Initiée par les pouvoirs publics sur un mode expérimental avant d’être intégré dans le corpus législatif, la réforme vise avant tout à redonner aux acteurs de terrain la possibilité de décider et de s’organiser sur une base contractuelle, afin de faciliter le parcours du patient.
Cet objectif n’est pas sans effets sur l’organisation des établissements et le positionnement des acteurs. Qu’ils soient administratifs, médicaux ou soignants, les responsables hospitaliers voient leur positionnement évoluer, les lignes hiérarchiques se modifier et les modes de collaboration se transformer.
La gouvernance se fonde sur des règles nouvelles du jeu collectif, avec une vision plus horizontale du management.
Le directeur des soins, qu’il soit en position de coordonnateur général ou non, n’échappe pas à cette transformation. Malgré un exercice professionnel bien encadré par la réglementation, son rôle et ses missions sont fortement impactées, son positionnement sur l’échiquier évolue, les modes de collaboration et de coopération naviguent sans cesse entre hiérarchique et fonctionnel, avec l’entrée en scène de nouveaux acteurs dans le processus décisionnel.
De nombreux débats ont lieu depuis la mise en place des premières expérimentations. Dans certains établissements, l’organisation en pôles s’est faite bien avant que l’on parle de gouvernance. Les acteurs y ont acquis de ce fait un regard nouveau sur l’organisation, avec une évolution des positionnements et une redistribution des rôles.
Les débats sur la nouvelle gouvernance sont teintés de craintes, d’incompréhension voire de scepticisme sur la capacité de la réforme, une de plus diront certains, à répondre à l’attente exprimée. Les situations vécues et les expériences sont très diverses. Certains directeurs des soins vivent la réforme comme une opportunité et ont vu leur positionnement évoluer dans un sens très favorable.

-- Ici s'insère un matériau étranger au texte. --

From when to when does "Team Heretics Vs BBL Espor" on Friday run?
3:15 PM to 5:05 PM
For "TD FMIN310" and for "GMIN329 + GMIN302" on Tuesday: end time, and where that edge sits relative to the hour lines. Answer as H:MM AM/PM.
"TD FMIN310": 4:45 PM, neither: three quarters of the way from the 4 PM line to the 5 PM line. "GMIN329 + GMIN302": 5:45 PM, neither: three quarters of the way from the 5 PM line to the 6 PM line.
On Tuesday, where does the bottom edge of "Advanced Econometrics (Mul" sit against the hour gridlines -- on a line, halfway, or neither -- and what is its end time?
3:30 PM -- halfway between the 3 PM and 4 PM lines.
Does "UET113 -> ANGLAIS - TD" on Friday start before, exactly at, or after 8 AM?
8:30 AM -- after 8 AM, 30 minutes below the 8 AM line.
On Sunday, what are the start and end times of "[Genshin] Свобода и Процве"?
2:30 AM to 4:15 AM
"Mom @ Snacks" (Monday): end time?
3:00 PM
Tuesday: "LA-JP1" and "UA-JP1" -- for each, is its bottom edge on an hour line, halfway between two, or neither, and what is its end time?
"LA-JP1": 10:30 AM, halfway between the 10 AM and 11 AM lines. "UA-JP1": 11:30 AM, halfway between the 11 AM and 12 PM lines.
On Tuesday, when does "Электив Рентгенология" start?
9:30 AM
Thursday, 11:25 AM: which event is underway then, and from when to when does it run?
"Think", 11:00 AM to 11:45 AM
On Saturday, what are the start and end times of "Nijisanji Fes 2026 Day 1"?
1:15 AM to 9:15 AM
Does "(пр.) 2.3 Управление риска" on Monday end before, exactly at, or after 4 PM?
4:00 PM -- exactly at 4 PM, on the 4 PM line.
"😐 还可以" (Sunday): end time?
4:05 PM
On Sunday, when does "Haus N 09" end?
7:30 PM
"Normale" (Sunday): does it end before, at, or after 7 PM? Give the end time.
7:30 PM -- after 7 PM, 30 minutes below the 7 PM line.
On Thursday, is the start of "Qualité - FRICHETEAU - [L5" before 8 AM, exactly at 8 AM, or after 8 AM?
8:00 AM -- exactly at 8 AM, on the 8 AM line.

D’autres vivent des situations plus douloureuses où l’existence même de la fonction et leur place dans l’institution sont remises en cause et ils s’interrogent avec raison sur leur avenir et celui de la fonction.
Dans ce contexte, l’Association Française des Directeurs des Soins s’est mobilisée pour répondre aux interrogations des uns et des autres, pour mutualiser les expériences et élaborer ainsi son positionnement officiel sur la nouvelle gouvernance.
Sur la base d’un questionnaire adressé à tous les adhérents, discuté au niveau des régions, les délégués régionaux ont fait remonter au Conseil d’Administration la synthèse des débats.
L’objectif de ce travail de consultation des adhérents était de recueillir des éléments permettant d’élaborer un document de cadrage définissant la position officielle de l’Association sur la place et le rôle du directeur des soins dans la nouvelle gouvernance.
A cet effet, l’ensemble des délégués régionaux et des suppléants se sont réunis en séminaire de travail les 14 et 15 juin 2007 à PARIS.
La réflexion, conduite avec l’aide d’un organisme extérieur et notamment la participation d’une juriste, a donné lieu à l’élaboration du présent document qui a été adressé à tous les délégués pour discussion dans les régions, présenté au Conseil d’Administration du 6 juillet 2007 et présenté à l’Assemblée Générale qui se tiendra le 3 octobre 2007 dans le cadre des Journées Nationales de VANNES.
Le processus de validation se poursuivra sur les régions jusqu’au 15 janvier 2008.
A l’issue de ce processus de validation, le présent document vaudra position officielle de l’AFDS.
Il sera suivi ultérieurement par un travail de fond consistant à rédiger un référentiel d’activités et de compétences du directeur des soins.